The voices samples are subdivided into portions for training (70%) and testing (30%) steps. In order to investigate the performance of our voice pathology detection system, we consider four measures: Error Equal rate (EER), the performance accuracy (DCF), Sensitivity and Specificity.

Table 2. Comparison of EER (%), Efficiency (DCF(%)), Sensitivity (%) and Specificity (%) for the different voice pathology detection systems and the proposed incremental possibilistic SVM-HMM system

The results, given in Table 2, show that the detection system based on the hybrid incremental possibilistic SVM-HMM yield the best results in this study. Obviously, the proposed system using the Incremental Possibilistic SVM-HMM and MFCC coefficients with their first and second derivatives outperforms the standard HMM, the standard SVM and the batch possibilistic SVM with an obtained accuracy equal to 99%.
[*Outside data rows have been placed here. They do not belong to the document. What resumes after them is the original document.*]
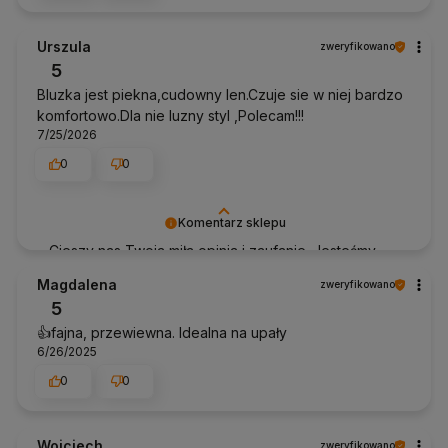
Urszula
zweryfikowano
5
Bluzka jest piekna,cudowny len.Czuje sie w niej bardzo
komfortowo.Dla nie luzny styl ,Polecam!!!
7/25/2026
0
0
Komentarz sklepu
Cieszy nas Twoja miła opinia i zaufanie. Jesteśmy
wdzięczni za tak wspaniałych klientów jak Ty. Z
Magdalena
zweryfikowano
pozdrowieniami, Anhko.pl
5
👍️fajna, przewiewna. Idealna na upały
6/26/2025
0
0
Wojciech
zweryfikowano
The voice pathologies detection using the standard HMM give the worst results within a rate of 90%. Moreover, the detection system using the possibilistic SVM give a decent rate of 93%. Table 2 presents the performance of the proposed incremental hybrid method compared with the standard methods SVM, HMM and the batch possibilistic SVM method. The results obtained in this study for voice pathology detection are very encouraging. As a future work, we suggest to investigate different multi-pathologies detectors and also, to improves the incremental hybrid classifiers in order to determine the degree of voice pathology.
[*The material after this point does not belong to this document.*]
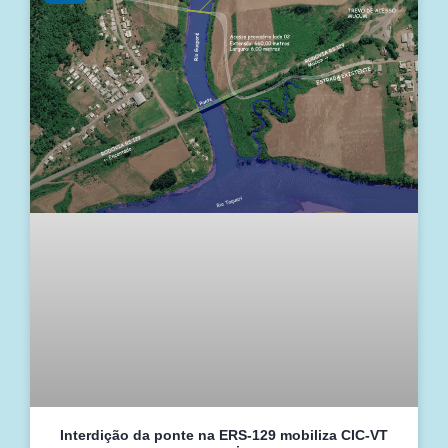
Interdição da ponte na ERS-129 mobiliza CIC-VT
Furthermore, the Table 3 presents a comparison of the proposed hybrid incremental method with other recent methods from the state-of-art for the voice pathology detection problem using the MEEI datasets in similar experimental conditions.

Table 3. Comparison of the performance of our proposed incremental method possibilistic SVM-HMM and different methods in the state-of-art

The following table shows that the proposed incremental possibilistic SVM-HMM method improves the robustness of the voice pathology detection system and achieved the highest accuracy compared to several existing methods in the state-of-art.

5 Conclusion

Standard SVM and standard HMM works correctly in a batch setting where the algorithm has a fixed collection of samples and uses them to construct a hypothesis, which is used, thereafter, for detection and classification tasks without further modification. This paper proposes to combine an incremental possibilitic SVM to HMM for voice pathology detection task based an online setting. In the proposed method, we incorporate possibilistic degrees to the class posterior probabilities computing by SVM. Then, to improve the detection decision, we have given those possibilistic probabilities to HMM-based decoder in order to detect normal voices among pathological voices. The experimental results on the normal/pathology voices from MEEI database suggest that the proposed method gives high accuracies compared with several methods in the literature in detection task.